Since last fall, Amazon has laid off 27,000 employees across all its divisions. The company has also reduced and optimized its less profitable business activities Distribution and fulfillment network. So far, the new policy is showing the expected results.

Second-quarter operating income rose 132% year-over-year to $7.7 billion, driven by major cost savings in the North American e-commerce segment. In the coming years, investors should expect e-commerce to become more of a cash cow than a growth driver as the company leverages its industry-leading scale and Network effects To maintain a moat against rivals.

Management may also implement its aggressive cost-cutting strategy in the international e-commerce division, further boosting Amazon’s profitability.

Artificial intelligence can supercharge AWS growth

According to CEO Andy Jassy, ​​AI is “one of the biggest technological transformations of our lifetime.” And with some analysts expecting the total opportunity to reach $2 trillion by 2030, it will play a big role in Amazon’s performance over the next few years.

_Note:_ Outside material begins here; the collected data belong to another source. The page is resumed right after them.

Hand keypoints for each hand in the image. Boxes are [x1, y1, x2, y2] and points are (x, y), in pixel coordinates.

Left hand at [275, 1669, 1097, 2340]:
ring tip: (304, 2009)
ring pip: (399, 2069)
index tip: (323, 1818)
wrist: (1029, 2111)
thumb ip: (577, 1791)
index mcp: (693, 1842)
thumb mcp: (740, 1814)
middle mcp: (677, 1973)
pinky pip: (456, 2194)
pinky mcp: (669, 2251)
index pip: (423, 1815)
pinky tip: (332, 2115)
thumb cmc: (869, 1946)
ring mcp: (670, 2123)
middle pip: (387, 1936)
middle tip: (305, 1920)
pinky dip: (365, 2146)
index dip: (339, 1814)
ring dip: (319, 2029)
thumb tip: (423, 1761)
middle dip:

The company is investing in the opportunity through Bedrock, a tech service designed to help its enterprise clients build generative AI applications on Amazon Web Services (AWS), Amazon’s cloud computing platform. It provides tools and computing power to these businesses when they bring in their own custom data, saving them the cost and complexity of building their own training infrastructure from scratch.

A green arrow moving upwards on a black background

Image source: Getty Images.

In the coming years, AI-related demand will likely represent an increasing percentage of AWS revenue, adding to the segment’s jump-start growth and greater diversification. The company will also invest in other opportunities, such as digital advertising, which generated $10.68 billion in revenue in the second quarter, a 22% year-over-year growth rate.

Amazon may increase its premium valuation

Stock valuations often involve significant expectations of a company’s future performance. After a rocket-ship rally of 61% year-to-date, shares have become very expensive. Next Price-to-earnings (P/E) multiple is significantly greater than 42 S&P 500 25 on average.

With that said, over the next three years, investors should expect Amazon to increase its premium valuation as cost-cutting and AI-driven growth lead to sustainable bottom-line improvements. It’s not too late to buy stocks.

John Mackey, former CEO of Whole Foods Market, is a member of the board of directors of Amazon subsidiary, The Motley Fool. Will Ebifung does not have a position in any of the stocks mentioned. The Motley Fool recommends Amazon.com. Motley Fool has a disclosure policy.